Dataset items:
——
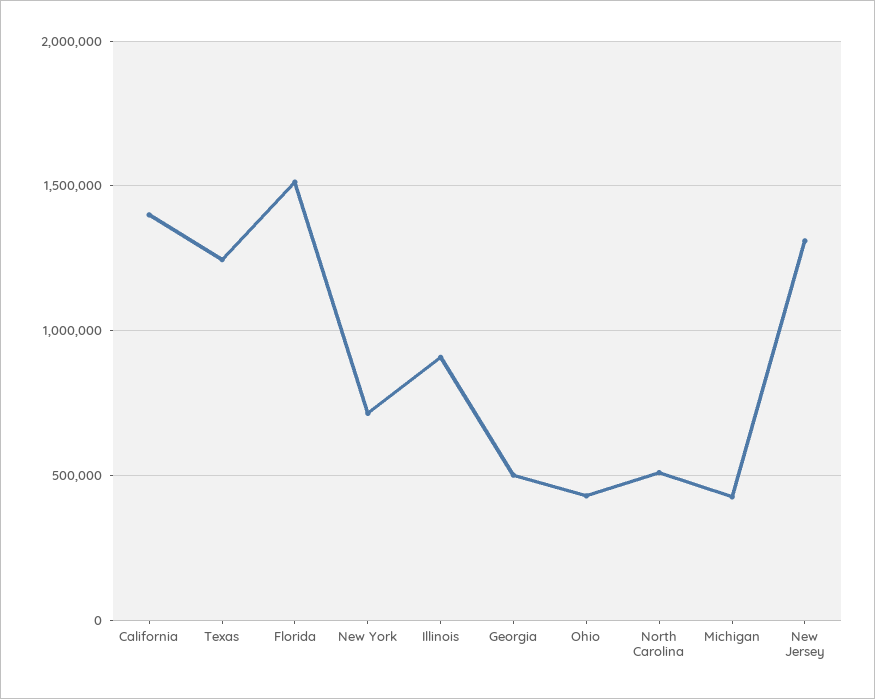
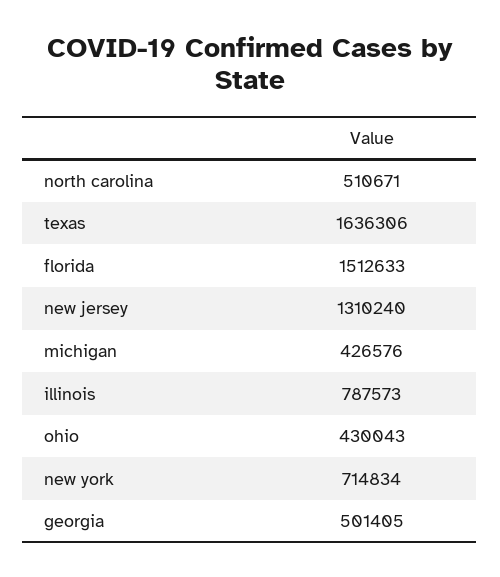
California: 1400000 -> none
Texas: 1250000 -> 1636306
Illinois: 900000 -> 787573

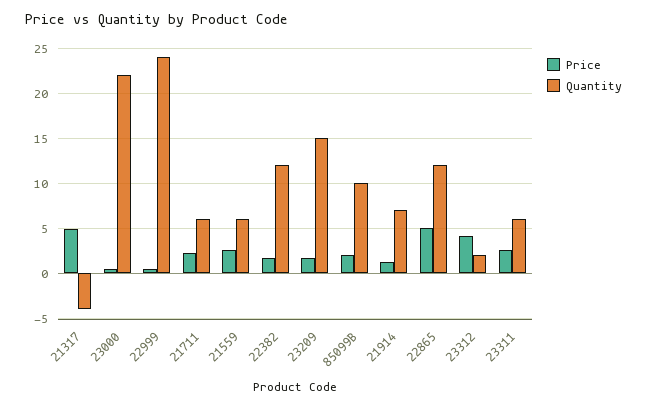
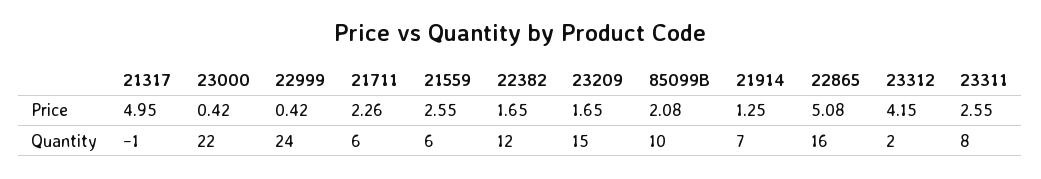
Quantity, 21317: -4 -> -1
Quantity, 22865: 12 -> 16
Quantity, 23311: 6 -> 8

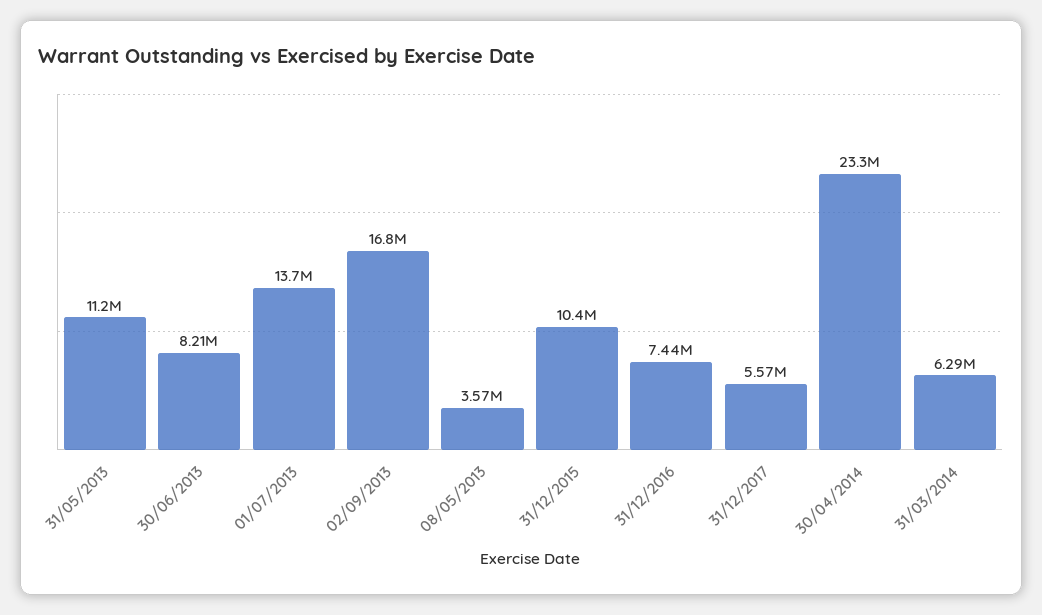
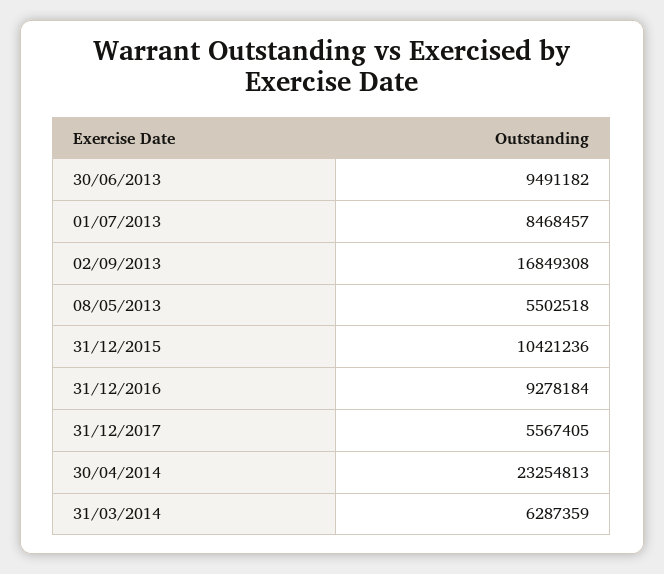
31/05/2013: 11200000 -> none
30/06/2013: 8210000 -> 9491182
01/07/2013: 13700000 -> 8468457
08/05/2013: 3570000 -> 5502518
31/12/2016: 7440000 -> 9278184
——
Work request.
In the answer, include exactly the lines from the one containing "Quantity, 21317: -4 -> -1" through the end of the records above and no pictures at all.

Exercise solution.
Quantity, 21317: -4 -> -1
Quantity, 22865: 12 -> 16
Quantity, 23311: 6 -> 8

31/05/2013: 11200000 -> none
30/06/2013: 8210000 -> 9491182
01/07/2013: 13700000 -> 8468457
08/05/2013: 3570000 -> 5502518
31/12/2016: 7440000 -> 9278184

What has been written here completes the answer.